-- begin Reading text --

The subject matter described herein relates to a smart shopping cart, and more particularly to a shopping cart having a multi-state pipeline, and more particularly to a low-power self-checkout shopping device.

BACKGROUND

Smart shopping carts, where technology integrated with the cart can identify and log items put into the cart, can assist in the checkout and payment process, as well as aiding in accomplishing or fulfilling a shopping list, etc. But most conventional smart shopping carts utilize only a code scanner for scanning a barcode, QR code, or the like.

SUMMARY

This document describes a low-power, self-checkout shopping device such as a cart or a basket or other receptacle. In one aspect, the shopping device utilizes software on a chip that is integrated with each shopping device, thereby obviating any need for connectivity such as wireless or wired connectivity. However, the shopping device described herein can further include one or more forms of connectivity, such as Bluetooth, WiFi, cellular, or the like.

In some aspects, a system and method for a low-power, self-checkout shopping device. A system, and its method of operations, include one or more image sensors arranged on the shopping device, and computer hardware connected with the one or more image sensors. The computer hardware is configured to perform operations including demarcating an area of interest associated with the shopping receptacle within a field of view (FOV) of the one or more image sensors, and detecting one or more features of one or more products that are imaged by the one or more image sensors in the area of interest associated with the shopping receptacle.

In some aspects, the operations further include associating the detected features of the one or more products with a product database to determine a product identification for each of the one or more products that are imaged by the one or more image sensors, recognizing the product identification for each of the one or more products in the shopping receptacle, and displaying the product identification for each of the one or more products in an electronic display.

In some aspects, the operations can further include identifying dynamic content within the area of interest associated with the shopping receptacle, the dynamic content related to image content from the one or more image sensors that changes over time. The operations can further include processing only the dynamic content to determine one or more features of an additional product that is imaged by the one or more sensors.

Implementations of the current subject matter can include, but are not limited to, methods consistent with the descriptions provided herein as well as articles that comprise a tangibly embodied machine-readable medium operable to cause one or more machines (e.g., computers, etc.) to result in operations implementing one or more of the described features. Similarly, computer systems are also described that may include one or more processors and one or more memories coupled to the one or more processors. A memory, which can include a non-transitory computer-readable or machine-readable storage medium, may include, encode, store, or the like one or more programs that cause one or more processors to perform one or more of the operations described herein. Computer implemented methods consistent with one or more implementations of the current subject matter can be implemented by one or more data processors residing in a single computing system or multiple computing systems. Such multiple computing systems can be connected and can exchange data and/or commands or other instructions or the like via one or more connections, including but not limited to a connection over a network (e.g., the Internet, a wireless wide area network, a local area network, a wide area network, a wired network, or the like), via a direct connection between one or more of the multiple computing systems, etc.

-- end Reading text --
-- begin Material provided --

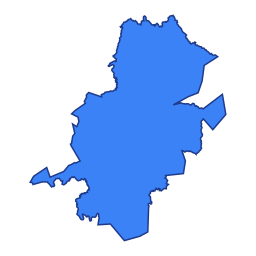 outline of Urique, Chihuahua, Mexico
{"feature_id": "50627088B80503012835519", "entity_name": "Urique", "entity_type": "district", "adm_level": 2, "iso_a3": "MEX", "parent_name": "Mexico", "parent_adm1": "Chihuahua", "projection": "albers", "projection_center": [-107.976, 27.219], "detail": "fine", "context": "isolated", "style": "filled", "palette": "blue", "viewbox_px": 256, "rotation_deg": 0, "n_neighbors": 0, "source": "geoboundaries", "source_scale": "gbopen_adm2", "svg_char_len": 5741}
<svg xmlns="http://www.w3.org/2000/svg" viewBox="0 0 256 256"><path d="M30.2,182.3L32.0,182.6L32.9,183.7L33.0,184.5L42.3,181.9L47.6,182.0L48.2,183.2L49.8,184.5L50.4,185.7L51.7,187.0L53.1,186.1L53.8,186.5L54.5,185.8L54.4,184.2L53.7,183.4L53.5,182.6L54.3,180.6L55.3,179.8L55.8,178.7L58.1,178.6L59.1,178.2L61.2,181.1L62.6,180.9L62.1,184.2L63.8,184.8L66.3,183.1L66.5,182.1L67.2,181.7L67.3,181.3L69.0,180.9L69.0,180.3L69.6,180.2L69.5,179.1L70.2,179.0L70.1,178.6L72.1,177.0L73.1,177.6L73.9,176.7L74.3,176.8L76.6,179.6L78.1,180.8L80.8,180.0L81.2,179.0L81.6,178.8L82.1,179.4L83.1,179.3L83.6,179.8L84.0,179.8L84.7,178.6L85.8,179.5L85.8,180.3L86.4,181.2L85.7,181.1L85.8,181.6L86.8,182.9L87.0,184.3L87.7,185.0L87.5,185.5L88.4,185.8L88.4,186.5L89.3,188.3L88.9,188.5L88.9,189.2L88.4,189.6L88.9,190.0L87.8,190.2L87.2,191.4L87.4,192.1L87.0,191.9L86.9,192.3L85.7,192.8L85.1,192.8L85.2,193.5L84.7,193.5L84.1,193.0L83.3,193.7L82.5,193.5L82.6,192.9L82.2,193.7L81.7,193.7L81.7,194.4L80.5,194.4L80.6,196.4L79.7,196.0L79.9,198.0L78.0,198.3L76.5,199.0L75.8,199.7L75.7,201.1L76.9,202.6L76.8,203.8L77.2,204.1L76.7,204.6L77.3,205.2L76.9,205.6L76.8,206.9L77.9,207.7L78.2,208.6L78.2,209.7L77.6,210.9L77.7,211.9L76.9,214.2L79.3,216.4L80.4,218.6L81.3,219.6L82.8,219.8L83.5,219.2L83.7,218.4L82.4,214.6L82.6,214.2L84.9,215.1L86.8,217.0L87.5,216.6L87.9,215.9L88.9,216.3L89.6,220.1L90.1,221.0L90.6,220.9L91.4,220.3L91.3,218.0L92.5,217.0L95.2,217.2L95.9,216.5L97.3,213.5L98.1,213.5L98.7,214.0L98.6,216.5L99.2,217.1L98.0,224.8L110.4,224.0L124.4,240.6L139.9,236.2L147.8,231.9L148.6,207.3L148.9,206.6L148.9,205.7L148.3,205.3L148.4,203.8L150.1,203.1L151.0,204.1L151.7,203.4L151.6,201.6L150.7,201.2L150.4,196.8L148.9,195.1L149.9,193.6L150.3,193.5L150.2,193.0L150.7,192.2L150.4,191.2L150.6,191.5L152.8,190.6L152.9,191.3L153.6,191.4L153.9,191.1L153.8,190.7L154.5,190.4L155.0,190.7L156.1,188.4L157.0,189.4L157.5,189.2L157.9,189.6L158.4,188.6L159.1,188.5L159.1,189.4L160.0,189.3L159.7,190.5L160.5,190.3L161.2,190.9L164.0,188.5L166.3,188.8L166.4,186.2L168.4,184.4L166.3,183.6L167.6,180.4L166.7,179.5L166.1,178.3L165.0,178.0L166.2,176.3L165.7,175.5L183.4,173.6L185.4,161.0L181.9,150.6L183.0,150.8L184.7,152.0L185.2,151.6L185.6,151.7L186.0,151.0L186.6,151.2L187.5,150.9L188.7,151.5L190.0,151.0L190.3,151.5L191.7,151.7L192.5,152.5L194.8,153.2L196.0,154.3L196.0,154.0L198.6,152.2L198.9,151.4L200.5,150.0L201.5,148.3L201.5,147.8L200.9,147.0L201.5,143.4L200.8,142.0L201.4,141.6L201.3,141.0L200.4,139.2L200.8,137.5L201.9,136.6L202.4,135.1L202.4,134.1L201.7,133.4L201.0,130.5L201.1,129.7L202.0,127.7L201.8,126.9L201.0,126.1L201.6,124.4L201.5,123.4L201.0,122.5L201.5,120.8L202.7,119.9L203.1,119.0L203.4,118.9L212.8,129.7L225.8,114.5L222.4,94.3L203.1,108.9L201.8,108.0L199.0,108.4L198.3,107.0L196.4,105.8L195.9,106.4L194.9,105.9L194.5,104.4L193.9,103.6L193.0,103.4L192.5,103.4L191.4,104.8L190.7,105.0L188.1,103.8L186.7,103.7L185.2,104.1L184.5,103.7L182.7,103.6L180.4,102.7L179.9,103.2L179.3,103.1L177.9,103.9L175.5,104.1L174.3,104.8L174.0,104.5L188.2,96.7L198.1,92.8L202.1,81.0L204.2,65.4L217.7,56.7L215.2,54.9L213.2,55.4L211.2,53.5L210.7,54.1L210.0,54.1L208.6,52.2L206.2,50.5L206.0,49.8L205.2,49.8L203.9,48.1L201.9,48.2L201.4,46.8L200.1,46.8L199.5,46.3L198.1,46.0L197.3,45.1L195.6,45.1L195.0,43.6L195.7,42.6L195.2,42.2L194.6,42.1L193.8,43.2L192.7,42.9L191.7,43.7L190.5,43.8L189.8,42.6L190.0,42.3L189.2,42.0L189.0,41.3L188.0,40.7L187.9,39.9L186.7,38.7L186.8,38.3L185.7,37.6L185.8,36.1L186.5,35.1L185.1,33.7L183.2,32.4L181.9,30.7L181.5,29.0L180.0,27.2L178.6,26.2L178.5,25.4L177.0,23.8L176.9,22.6L177.5,22.4L177.0,20.5L175.1,20.3L174.9,18.3L174.2,17.5L174.0,16.4L173.3,16.1L173.1,15.4L170.0,16.1L169.5,16.9L168.3,17.6L168.1,18.2L168.6,19.4L167.6,21.3L167.1,21.3L166.5,22.1L166.1,22.2L165.4,21.6L164.3,22.2L162.9,22.0L162.1,23.3L162.4,24.2L162.2,24.7L162.6,25.7L161.6,26.9L160.8,26.1L159.7,26.9L158.6,25.6L158.3,24.6L157.0,23.4L156.5,23.6L155.9,24.5L155.1,24.7L154.9,25.1L155.2,25.7L154.8,26.0L154.5,26.0L154.0,24.7L152.1,25.0L148.7,21.0L147.5,20.6L146.9,20.8L146.0,19.5L146.0,17.4L145.3,16.5L144.5,16.0L143.6,16.6L143.5,17.5L143.4,19.0L143.8,20.8L143.2,20.6L141.4,21.3L141.3,23.5L140.6,25.6L140.6,24.5L140.2,24.1L137.6,24.0L137.0,22.2L135.3,20.6L134.3,21.3L133.6,21.1L133.1,20.4L132.7,20.5L131.7,20.1L130.7,18.6L129.9,19.3L129.0,19.3L128.5,19.9L127.6,20.1L126.9,21.3L126.1,21.4L125.5,22.1L123.9,22.2L122.8,24.3L122.4,24.4L121.4,26.1L120.3,26.7L121.0,27.7L121.5,27.7L121.4,27.0L122.4,27.0L122.6,28.1L121.2,31.0L121.6,32.1L120.8,33.4L121.2,34.0L120.8,35.0L121.3,36.3L119.5,38.1L120.0,40.0L119.5,40.5L119.5,42.0L118.8,42.6L118.2,44.1L118.2,46.0L117.5,46.7L117.5,47.9L116.5,50.7L116.9,52.2L115.4,54.4L113.1,55.9L113.3,56.8L114.6,57.3L115.0,58.3L116.4,59.0L116.0,60.3L116.2,61.2L115.5,61.6L115.0,61.0L114.3,61.0L110.2,63.2L109.8,63.5L109.0,65.3L108.3,65.8L108.5,66.3L109.5,66.4L110.0,65.8L112.6,64.7L113.3,64.9L114.0,65.7L113.8,66.9L113.2,68.0L112.0,69.0L111.8,70.5L114.1,73.2L113.8,74.9L114.1,75.6L113.9,77.4L114.5,77.4L114.7,78.1L116.0,77.9L115.8,79.1L116.5,78.5L116.5,79.0L116.9,79.3L116.5,79.7L116.5,80.3L115.9,79.9L115.6,80.2L116.0,80.5L115.8,81.1L116.5,81.4L115.8,82.1L116.1,82.3L116.7,81.9L116.7,82.8L117.2,82.8L117.0,84.0L117.2,84.5L116.7,84.6L117.0,85.1L116.5,86.6L117.2,87.5L116.2,87.9L116.4,88.6L116.0,89.0L115.6,88.9L115.9,89.9L114.3,90.1L112.2,91.4L110.6,90.9L109.5,91.6L106.4,92.0L105.7,92.5L105.1,92.3L104.3,93.4L101.3,94.7L101.6,96.9L88.7,92.5L86.6,94.6L86.3,95.7L86.6,97.0L84.3,101.6L85.4,103.3L75.1,110.5L71.6,113.9L78.0,117.1L78.9,121.6L76.8,126.7L72.6,124.0L74.8,133.4L72.7,136.2L71.5,143.6L70.5,144.1L71.1,145.7L80.1,161.0L75.7,163.0L74.6,162.6L71.1,164.6L68.7,165.5L63.7,171.5L50.1,177.2L46.7,167.5L33.6,176.3L30.2,182.3Z" fill="#3b82f6" stroke="#1e3a8a" stroke-width="1.5"/></svg>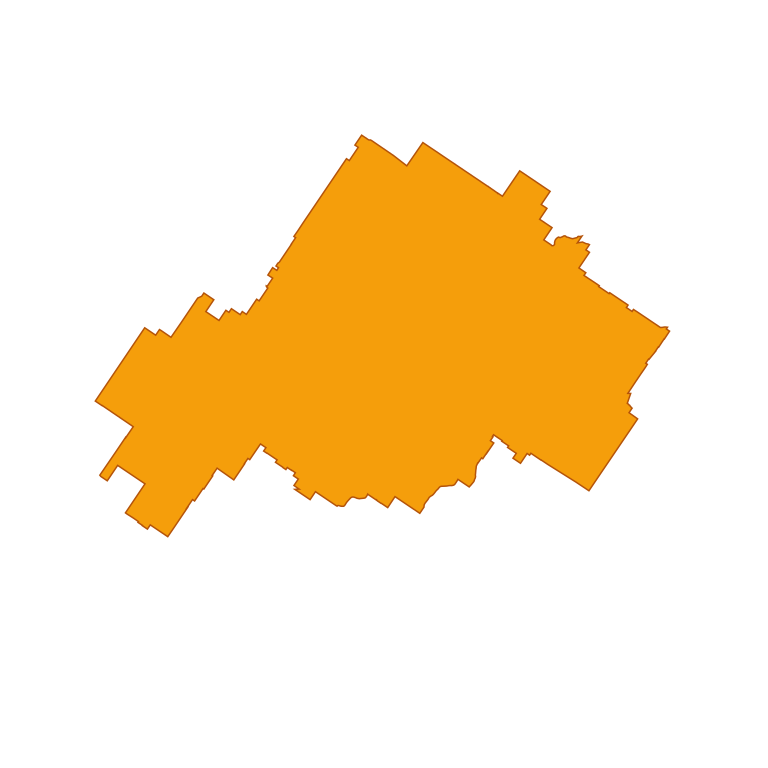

-- end Material provided --

# Written problem
Please copy word for word the part of the smart shopping cart passage that begins at the words "In some aspects, a" and ends after "the shopping receptacle.". The listing comes from a separate source.

# Task response
In some aspects, a system and method for a low-power, self-checkout shopping device. A system, and its method of operations, include one or more image sensors arranged on the shopping device, and computer hardware connected with the one or more image sensors. The computer hardware is configured to perform operations including demarcating an area of interest associated with the shopping receptacle within a field of view (FOV) of the one or more image sensors, and detecting one or more features of one or more products that are imaged by the one or more image sensors in the area of interest associated with the shopping receptacle.